Ayah bukan penyair. Bukan pula guru bahasa Indonesia di sekolah. Ia hanyaalah buruh tambang timah di pulau Bangka.
Mengisi waktu luangnya sebagai buruh tambang ayah mengajar mengaji anak-anak di sekitar rumah kontrakan tempat kami tinggal. Hampir tidak ada waktu ayah berdiam diri di sepanjang hari. Waktu dimanfaatkan sepenuhnya untuk memenuhi kebutuhan kami. Aku, emak dan 2 orang adikku waktu itu.
Ia juga pencari kayu bakar di hutan yang lumayan jauh dari tempat kami tinggal. Mengayuh sepeda bersama teman-temannya menuju hutan. Kayu bakar yang berhasil dibawa pulang sebagian untuk dijual dan sisanya untuk emak memasak.
Kesibukannya sepanjang hari dengan kelelahan yang mendera tidak menyurutkan semangat ayah meladeni anak-anaknya. Termasuk ketika aku minta diajarkan membuat puisi.
"Ayah, ada tugas dari guru bikin puisi tapi aku tidak bisai," kataku.
Ayah langsung mengambil penaku ia mulai menulis. Aku ingat waktu itu lahirlah puisi berjudul "12 Tahun yang Lalu" mengingingatkan waktu kelahiranku. Waktu itu usiaku 12 tahun masih duduk di kelas 6 SD.

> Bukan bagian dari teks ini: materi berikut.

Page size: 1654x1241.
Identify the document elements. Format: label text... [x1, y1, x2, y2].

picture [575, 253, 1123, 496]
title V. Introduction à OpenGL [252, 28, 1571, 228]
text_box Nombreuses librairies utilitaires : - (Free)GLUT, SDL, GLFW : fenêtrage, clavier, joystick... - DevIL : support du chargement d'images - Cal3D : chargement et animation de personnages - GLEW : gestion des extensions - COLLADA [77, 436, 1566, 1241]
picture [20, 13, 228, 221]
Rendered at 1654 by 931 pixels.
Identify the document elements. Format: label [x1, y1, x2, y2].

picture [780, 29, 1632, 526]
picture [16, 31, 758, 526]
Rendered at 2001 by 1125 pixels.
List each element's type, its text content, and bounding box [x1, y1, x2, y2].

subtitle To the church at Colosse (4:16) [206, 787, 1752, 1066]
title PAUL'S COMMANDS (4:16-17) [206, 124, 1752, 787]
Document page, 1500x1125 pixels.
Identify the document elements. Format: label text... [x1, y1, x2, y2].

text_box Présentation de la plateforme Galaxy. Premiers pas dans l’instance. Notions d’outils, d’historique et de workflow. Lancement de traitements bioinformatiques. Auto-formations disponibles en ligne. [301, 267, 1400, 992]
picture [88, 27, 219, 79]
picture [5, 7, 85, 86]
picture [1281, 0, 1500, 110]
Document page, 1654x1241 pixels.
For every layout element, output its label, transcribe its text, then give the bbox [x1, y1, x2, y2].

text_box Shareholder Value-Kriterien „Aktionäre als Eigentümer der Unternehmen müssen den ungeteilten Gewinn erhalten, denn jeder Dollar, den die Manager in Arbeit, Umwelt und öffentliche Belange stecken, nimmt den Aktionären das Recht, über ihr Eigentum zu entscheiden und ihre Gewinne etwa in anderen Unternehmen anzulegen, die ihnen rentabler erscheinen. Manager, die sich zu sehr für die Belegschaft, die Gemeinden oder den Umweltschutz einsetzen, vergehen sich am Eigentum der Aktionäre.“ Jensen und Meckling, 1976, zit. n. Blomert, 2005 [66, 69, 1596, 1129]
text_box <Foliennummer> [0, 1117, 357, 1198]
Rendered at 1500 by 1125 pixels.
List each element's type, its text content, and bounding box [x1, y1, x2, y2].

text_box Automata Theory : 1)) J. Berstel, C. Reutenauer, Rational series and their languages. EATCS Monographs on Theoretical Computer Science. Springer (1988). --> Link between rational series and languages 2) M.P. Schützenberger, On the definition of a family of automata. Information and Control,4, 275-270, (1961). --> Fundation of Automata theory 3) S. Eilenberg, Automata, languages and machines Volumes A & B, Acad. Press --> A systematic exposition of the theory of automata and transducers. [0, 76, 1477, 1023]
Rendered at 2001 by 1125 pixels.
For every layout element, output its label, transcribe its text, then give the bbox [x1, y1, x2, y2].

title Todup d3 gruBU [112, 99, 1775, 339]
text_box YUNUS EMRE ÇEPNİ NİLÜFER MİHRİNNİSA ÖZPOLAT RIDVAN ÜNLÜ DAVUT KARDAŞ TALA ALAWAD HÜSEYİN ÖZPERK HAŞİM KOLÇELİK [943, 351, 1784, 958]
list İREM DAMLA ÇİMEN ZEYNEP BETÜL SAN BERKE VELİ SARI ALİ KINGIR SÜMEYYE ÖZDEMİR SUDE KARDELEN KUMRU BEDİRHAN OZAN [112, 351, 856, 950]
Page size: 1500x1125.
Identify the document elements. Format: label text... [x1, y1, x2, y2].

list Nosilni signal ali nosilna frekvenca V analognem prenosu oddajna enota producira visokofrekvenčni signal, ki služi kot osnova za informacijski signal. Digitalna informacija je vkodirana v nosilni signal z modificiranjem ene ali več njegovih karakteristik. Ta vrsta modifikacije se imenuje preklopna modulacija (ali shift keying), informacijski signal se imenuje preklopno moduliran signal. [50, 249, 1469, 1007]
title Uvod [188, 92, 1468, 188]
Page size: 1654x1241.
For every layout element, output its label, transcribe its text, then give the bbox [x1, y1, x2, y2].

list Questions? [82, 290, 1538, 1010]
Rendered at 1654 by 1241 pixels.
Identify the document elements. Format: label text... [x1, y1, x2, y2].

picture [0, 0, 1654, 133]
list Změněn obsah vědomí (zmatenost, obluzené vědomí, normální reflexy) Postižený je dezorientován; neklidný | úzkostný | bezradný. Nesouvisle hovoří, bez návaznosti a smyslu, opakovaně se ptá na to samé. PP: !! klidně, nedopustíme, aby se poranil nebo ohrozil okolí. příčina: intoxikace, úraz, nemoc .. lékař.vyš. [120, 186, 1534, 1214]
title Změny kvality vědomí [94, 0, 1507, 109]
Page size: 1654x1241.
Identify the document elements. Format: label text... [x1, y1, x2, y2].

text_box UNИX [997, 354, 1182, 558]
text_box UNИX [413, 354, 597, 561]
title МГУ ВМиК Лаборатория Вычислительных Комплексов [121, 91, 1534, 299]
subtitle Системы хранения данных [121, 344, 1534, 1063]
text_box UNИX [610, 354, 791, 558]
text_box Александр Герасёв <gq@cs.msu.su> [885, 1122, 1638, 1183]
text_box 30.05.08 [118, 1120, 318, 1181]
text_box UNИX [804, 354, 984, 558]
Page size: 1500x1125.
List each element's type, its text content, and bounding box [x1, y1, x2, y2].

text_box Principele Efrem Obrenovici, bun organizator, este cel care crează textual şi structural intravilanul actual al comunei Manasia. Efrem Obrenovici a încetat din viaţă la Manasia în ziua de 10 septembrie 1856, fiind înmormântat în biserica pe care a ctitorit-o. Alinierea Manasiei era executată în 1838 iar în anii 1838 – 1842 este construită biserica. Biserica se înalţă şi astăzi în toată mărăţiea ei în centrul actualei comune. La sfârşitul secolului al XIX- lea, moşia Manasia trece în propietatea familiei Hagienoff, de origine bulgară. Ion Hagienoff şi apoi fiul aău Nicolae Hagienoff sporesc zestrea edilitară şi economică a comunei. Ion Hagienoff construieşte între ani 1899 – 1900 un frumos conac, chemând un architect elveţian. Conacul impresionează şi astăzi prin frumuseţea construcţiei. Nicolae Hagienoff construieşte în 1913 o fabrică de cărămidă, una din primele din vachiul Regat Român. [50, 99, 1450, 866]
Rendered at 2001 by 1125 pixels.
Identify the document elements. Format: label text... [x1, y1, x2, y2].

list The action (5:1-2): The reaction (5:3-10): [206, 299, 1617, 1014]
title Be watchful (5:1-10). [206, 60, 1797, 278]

Aku mencoba nengingatkan kembali puisi yang diajarkan ayah. Aku hanya ingat baris pertamanya saja merupakan pengulangan dari judul, "12 tahun yang lalu aku dilahirkan...." hanya itu saja.Â
Aku berusaha mencari puisi itu di tumpukan buku pelajaran ketika masa SD dulu. Sebagian sudah dimakan rayap. Namun tidak juga ditemukan.
Ayah tidak hanya pandai membuat syair namun juga tulisan tangannya sangat indah. Ia juga jago membuat kaligrafi. Hingga ayah dipilih menjadi juri Musabaqoh Tilawatil Quran tingkat kabupaten untuk cabang lomba qotil Quran. Komplit kepiawaian ayah tidak hanya syair  indah juga kaligrafi yang ia buat juga tidak kalah indahnya.
Ingat kembali ketika ayah mengajarkan aku menulis puisi menjadi tonggak awal sehingga mendorong aku untuk terus menulis puisi. Aku merasa puisi yang aku buat tidak sebagus puisi yang ayah ajarkan kepadaku.
"Puisimu bagus coba dikirim ke majalah ataupun surat kabar," kata guru bahasa Indonesia ketika masih SMA.
Guru bahasa Indonesia waktu SMA, ibu Sentia tidak selihai ayah dalam menulis puisi. Ternasuk guru bahasa ketika SD dan SMP. Aku tetap meyakini guru pusiku adalah ayahku.
"Banyak membaca buku akan lancar menulis juga akan lancar berpidato," pesan ayah kepadaku.